## Текст документа
######

Третьяковская галерея представила новый выставочный блокбастер: крупнейшую за всю историю персональную ретроспективу Михаила Ларионова. Творчество художника-авангардиста, влияние которого испытали Маяковский и Малевич, Татлин и Гончарова, демонстрируется во всем многообразии — от импрессионизма 1900-х, неопримитивизма и лучизма 1910-х до работ парижского периода.
Уже в первых пейзажах, открывающих экспозицию, художник (ему тогда было немногим более 20 лет) обнаруживает мастерское владение цветом, линией, композицией, даже фактурой красочного слоя. Да, это импрессионизм — но импрессионизм, не похожий ни на кого из французов. Вот, например, «Дождь» из Центра Помпиду: потеки воды, сплошными вертикальными линиями пересекающие окно (и, следовательно, полотно), живописец передает, не закрашивая участки грунтованного холста. Или — поразительный, но до обидного малоизвестный «Индюк» (ок.1907) из Владикавказского художественного музея: шершавые мазки, выборочно покрытые лаком для блеска, вблизи кажутся чуть ли не абстракцией, но стоит отойти — и переливчатое оперенье птицы оживает.

######

## Исходные данные
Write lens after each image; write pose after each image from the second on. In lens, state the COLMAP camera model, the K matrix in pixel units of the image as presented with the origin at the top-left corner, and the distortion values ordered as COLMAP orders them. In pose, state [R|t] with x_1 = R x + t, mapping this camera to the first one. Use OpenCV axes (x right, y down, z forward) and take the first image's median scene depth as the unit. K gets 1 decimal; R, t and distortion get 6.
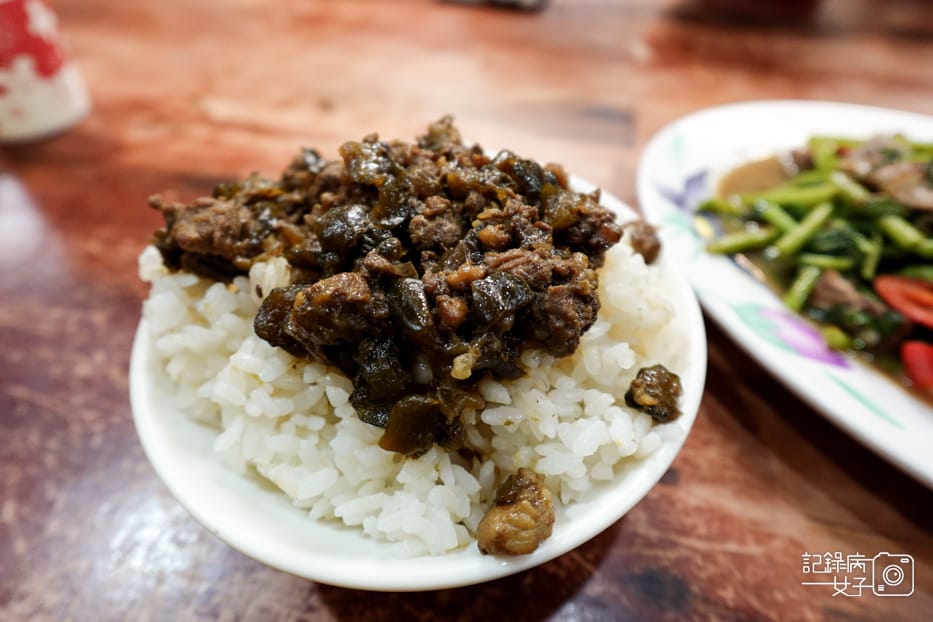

######

## Условие задания
Ответьте по тексту о выставке Ларионова:
1. Какая галерея представила ретроспективу Михаила Ларионова?
2. Из какого собрания на выставке картина «Дождь»?
3. Какой музей предоставил работу «Индюк»?

## Ответ к заданию
1. Третьяковская галерея.
2. Из Центра Помпиду.
3. Владикавказский художественный музей.